La fonte primaria del turbamento che le donne nell’horror suscitano risiede nella sovversione dei ruoli sociali e di genere, la rappresentazione di tabù e la perdita di controllo sul corpo femminile.

Dalla stessa matrice patriarcale, quando un uomo è il protagonista violento di un racconto horror si fa un’associazione tra maschio, forza e violenza. Non ci si chiede mai come sia potuto succedere che il protagonista sia diventato un assassino. Mentre nel momento in cui la donna ruba la scena con la propria violenza e desiderio di fare del male, ci si chiede come sia possibile. Perché la donna viene associata a valori di dolcezza, sicurezza, bontà e accoglienza. Come può una persona così amorevole e pura fare delle cose così mostruose? E nel momento in cui la donna si riprende il potere di decidere del proprio corpo, cosa succede?
Come il critico cinematografico Robin Wood disse: «Il vero soggetto del genere horror è la lotta che fa emergere tutto ciò che la nostra società reprime ed opprime».
Le figure femminili che spaventano di più
Ci sono delle figure particolari che nella società la donna ricopre, che all’interno dei film horror vengono ribaltate. Parliamo della figura della madre, della seduttrice che diviene un’assassina, delle ragazzine, delle streghe.

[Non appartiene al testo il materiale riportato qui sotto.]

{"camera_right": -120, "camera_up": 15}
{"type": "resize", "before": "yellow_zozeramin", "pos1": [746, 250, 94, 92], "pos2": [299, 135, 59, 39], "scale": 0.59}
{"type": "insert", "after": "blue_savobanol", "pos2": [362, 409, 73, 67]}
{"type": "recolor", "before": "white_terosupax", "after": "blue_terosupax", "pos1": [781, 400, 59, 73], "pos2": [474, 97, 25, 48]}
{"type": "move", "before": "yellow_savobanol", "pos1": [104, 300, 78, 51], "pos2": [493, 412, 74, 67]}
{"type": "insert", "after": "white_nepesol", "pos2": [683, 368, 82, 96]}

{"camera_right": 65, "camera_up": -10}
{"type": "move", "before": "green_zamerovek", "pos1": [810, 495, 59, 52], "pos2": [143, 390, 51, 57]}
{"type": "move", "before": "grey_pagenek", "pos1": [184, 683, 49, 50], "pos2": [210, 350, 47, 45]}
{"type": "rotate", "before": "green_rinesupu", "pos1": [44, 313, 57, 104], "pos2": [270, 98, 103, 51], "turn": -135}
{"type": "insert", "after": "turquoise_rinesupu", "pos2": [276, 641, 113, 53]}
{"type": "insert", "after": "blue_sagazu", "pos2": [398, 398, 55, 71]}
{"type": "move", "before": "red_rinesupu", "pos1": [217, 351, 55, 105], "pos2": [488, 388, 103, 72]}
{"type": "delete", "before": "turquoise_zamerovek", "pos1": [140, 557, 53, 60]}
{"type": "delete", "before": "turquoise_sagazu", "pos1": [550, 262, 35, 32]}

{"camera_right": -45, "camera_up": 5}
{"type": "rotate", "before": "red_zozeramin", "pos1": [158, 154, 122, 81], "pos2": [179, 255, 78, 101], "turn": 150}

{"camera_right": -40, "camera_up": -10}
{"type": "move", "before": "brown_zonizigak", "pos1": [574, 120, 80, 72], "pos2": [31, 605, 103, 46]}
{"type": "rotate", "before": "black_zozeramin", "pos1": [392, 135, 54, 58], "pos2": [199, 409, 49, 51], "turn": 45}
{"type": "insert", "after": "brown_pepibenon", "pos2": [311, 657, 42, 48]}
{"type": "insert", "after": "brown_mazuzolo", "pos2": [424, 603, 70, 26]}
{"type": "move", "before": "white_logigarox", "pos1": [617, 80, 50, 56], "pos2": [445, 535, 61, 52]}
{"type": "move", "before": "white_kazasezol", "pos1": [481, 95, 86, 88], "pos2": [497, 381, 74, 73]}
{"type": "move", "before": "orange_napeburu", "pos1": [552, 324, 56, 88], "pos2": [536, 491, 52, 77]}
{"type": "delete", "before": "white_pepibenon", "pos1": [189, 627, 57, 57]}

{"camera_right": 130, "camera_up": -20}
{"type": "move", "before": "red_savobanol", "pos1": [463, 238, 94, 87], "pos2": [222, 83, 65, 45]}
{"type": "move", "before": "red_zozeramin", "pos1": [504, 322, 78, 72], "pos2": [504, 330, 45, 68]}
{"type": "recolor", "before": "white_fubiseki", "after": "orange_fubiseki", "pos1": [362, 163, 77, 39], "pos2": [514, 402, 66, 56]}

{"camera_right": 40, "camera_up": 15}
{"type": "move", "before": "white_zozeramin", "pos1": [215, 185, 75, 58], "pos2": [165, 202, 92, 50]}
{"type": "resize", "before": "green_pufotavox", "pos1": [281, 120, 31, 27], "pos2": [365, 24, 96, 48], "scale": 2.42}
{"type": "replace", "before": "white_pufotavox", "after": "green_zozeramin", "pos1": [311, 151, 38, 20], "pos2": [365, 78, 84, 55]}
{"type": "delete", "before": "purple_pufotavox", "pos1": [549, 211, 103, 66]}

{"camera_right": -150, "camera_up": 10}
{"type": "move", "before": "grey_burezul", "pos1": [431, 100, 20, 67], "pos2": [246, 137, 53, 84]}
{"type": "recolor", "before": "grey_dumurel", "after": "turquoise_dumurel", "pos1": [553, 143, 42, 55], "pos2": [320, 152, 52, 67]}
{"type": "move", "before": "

La figura materna positiva che diventa pericolosa e violenta suscita sgomento e paura, così come la strega che rappresenta il femminile legato al potere e dunque al controllo che la donna ha su se stessa e sugli altri, sulla sua libertà. Fa paura anche la figura di una donna forte, seduttrice che finisce per uccidere una volta raggiunto il suo scopo perché è sessualmente libera, cosciente di sé e dei propri desideri. Le ragazzine sono spesso rappresentate durante il loro passaggio all’età adulta, durante il loro periodo di pubertà, che con il risveglio sessuale e le mestruazioni viene associato a qualcosa di negativo perché il passaggio dall’innocenza a tutto quello che la donna rappresenta agli occhi del mondo patriarcale è spaventoso e brutto. Non deve succedere. Emblema di questo concetto è il film L’Esorcista.
Rimanendo nella sfera sessuale, anche i genitali sono stati rappresentati spesso nei film di questo genere, sempre simboli di paura, proibito e perdita di controllo come nei film Alien e Teeth.

Basic Instinct, Hereditary, The Babadook, Revenge e tanti altri sono rappresentazioni perfette delle donne nell’horror contemporaneo che dimostrano il punto della teoria del mostruoso femminile.